DESCRIPTION OF THE TASK:
Give back every record below word for word, with the pictures omitted.
#####
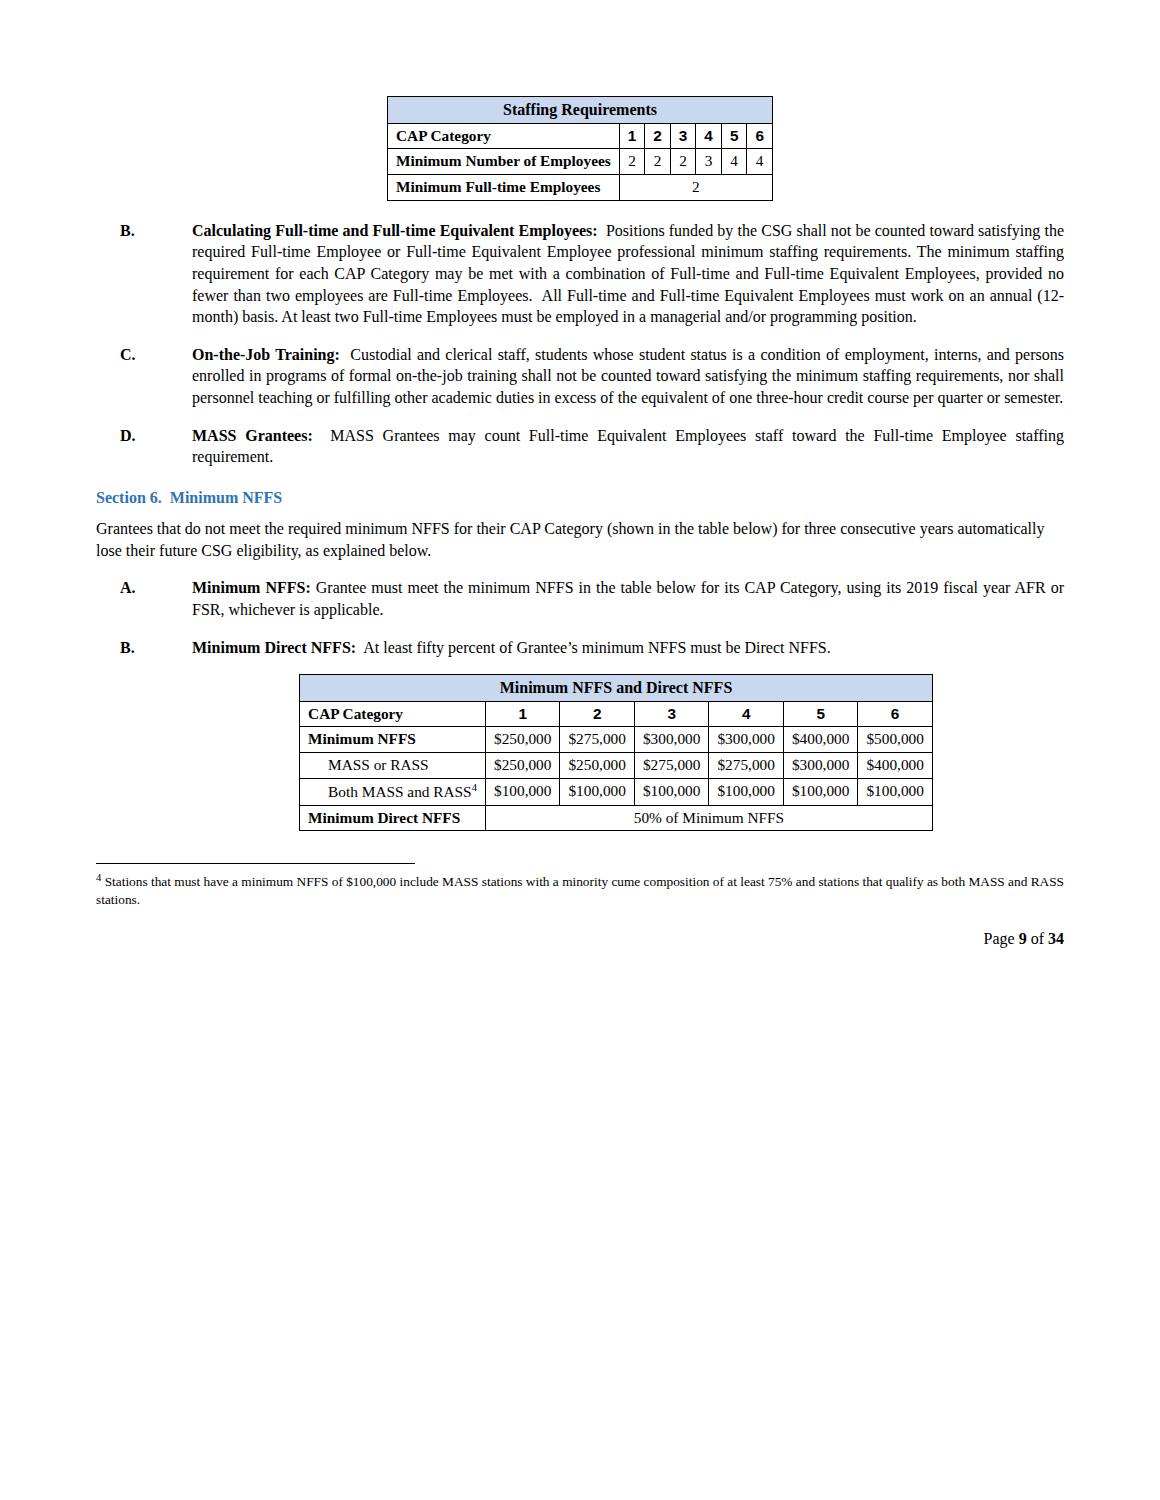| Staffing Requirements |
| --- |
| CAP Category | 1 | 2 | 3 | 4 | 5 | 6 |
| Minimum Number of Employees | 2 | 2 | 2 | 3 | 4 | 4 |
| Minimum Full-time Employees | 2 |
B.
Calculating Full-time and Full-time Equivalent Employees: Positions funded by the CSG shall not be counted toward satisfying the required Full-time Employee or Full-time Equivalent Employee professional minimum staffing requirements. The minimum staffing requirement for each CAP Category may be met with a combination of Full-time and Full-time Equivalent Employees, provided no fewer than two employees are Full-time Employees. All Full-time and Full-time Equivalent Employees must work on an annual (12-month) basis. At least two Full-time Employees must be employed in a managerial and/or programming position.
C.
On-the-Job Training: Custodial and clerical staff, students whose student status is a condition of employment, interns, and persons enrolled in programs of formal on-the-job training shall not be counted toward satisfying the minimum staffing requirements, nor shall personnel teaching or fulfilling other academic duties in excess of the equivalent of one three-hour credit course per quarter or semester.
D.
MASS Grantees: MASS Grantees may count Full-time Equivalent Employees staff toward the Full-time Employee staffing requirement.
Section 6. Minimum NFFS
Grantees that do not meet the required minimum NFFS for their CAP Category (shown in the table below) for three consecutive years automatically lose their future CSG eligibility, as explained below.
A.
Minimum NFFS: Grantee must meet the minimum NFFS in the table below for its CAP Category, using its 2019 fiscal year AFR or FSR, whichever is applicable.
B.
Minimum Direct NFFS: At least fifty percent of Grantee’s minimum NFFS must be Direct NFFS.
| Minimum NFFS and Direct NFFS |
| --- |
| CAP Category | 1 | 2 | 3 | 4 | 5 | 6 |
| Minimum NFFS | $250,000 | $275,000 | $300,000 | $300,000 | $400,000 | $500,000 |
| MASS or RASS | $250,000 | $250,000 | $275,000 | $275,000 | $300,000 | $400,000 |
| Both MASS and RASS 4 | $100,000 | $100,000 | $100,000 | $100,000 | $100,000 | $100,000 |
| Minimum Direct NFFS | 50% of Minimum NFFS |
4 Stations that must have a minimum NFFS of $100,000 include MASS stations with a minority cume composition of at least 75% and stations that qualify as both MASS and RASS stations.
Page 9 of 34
#####
SOLUTION FOR THIS EXERCISE:
| Staffing Requirements |
| --- |
| CAP Category | 1 | 2 | 3 | 4 | 5 | 6 |
| Minimum Number of Employees | 2 | 2 | 2 | 3 | 4 | 4 |
| Minimum Full-time Employees | 2 |
B.
Calculating Full-time and Full-time Equivalent Employees: Positions funded by the CSG shall not be counted toward satisfying the required Full-time Employee or Full-time Equivalent Employee professional minimum staffing requirements. The minimum staffing requirement for each CAP Category may be met with a combination of Full-time and Full-time Equivalent Employees, provided no fewer than two employees are Full-time Employees. All Full-time and Full-time Equivalent Employees must work on an annual (12-month) basis. At least two Full-time Employees must be employed in a managerial and/or programming position.
C.
On-the-Job Training: Custodial and clerical staff, students whose student status is a condition of employment, interns, and persons enrolled in programs of formal on-the-job training shall not be counted toward satisfying the minimum staffing requirements, nor shall personnel teaching or fulfilling other academic duties in excess of the equivalent of one three-hour credit course per quarter or semester.
D.
MASS Grantees: MASS Grantees may count Full-time Equivalent Employees staff toward the Full-time Employee staffing requirement.
Section 6. Minimum NFFS
Grantees that do not meet the required minimum NFFS for their CAP Category (shown in the table below) for three consecutive years automatically lose their future CSG eligibility, as explained below.
A.
Minimum NFFS: Grantee must meet the minimum NFFS in the table below for its CAP Category, using its 2019 fiscal year AFR or FSR, whichever is applicable.
B.
Minimum Direct NFFS: At least fifty percent of Grantee’s minimum NFFS must be Direct NFFS.
| Minimum NFFS and Direct NFFS |
| --- |
| CAP Category | 1 | 2 | 3 | 4 | 5 | 6 |
| Minimum NFFS | $250,000 | $275,000 | $300,000 | $300,000 | $400,000 | $500,000 |
| MASS or RASS | $250,000 | $250,000 | $275,000 | $275,000 | $300,000 | $400,000 |
| Both MASS and RASS 4 | $100,000 | $100,000 | $100,000 | $100,000 | $100,000 | $100,000 |
| Minimum Direct NFFS | 50% of Minimum NFFS |
4 Stations that must have a minimum NFFS of $100,000 include MASS stations with a minority cume composition of at least 75% and stations that qualify as both MASS and RASS stations.
Page 9 of 34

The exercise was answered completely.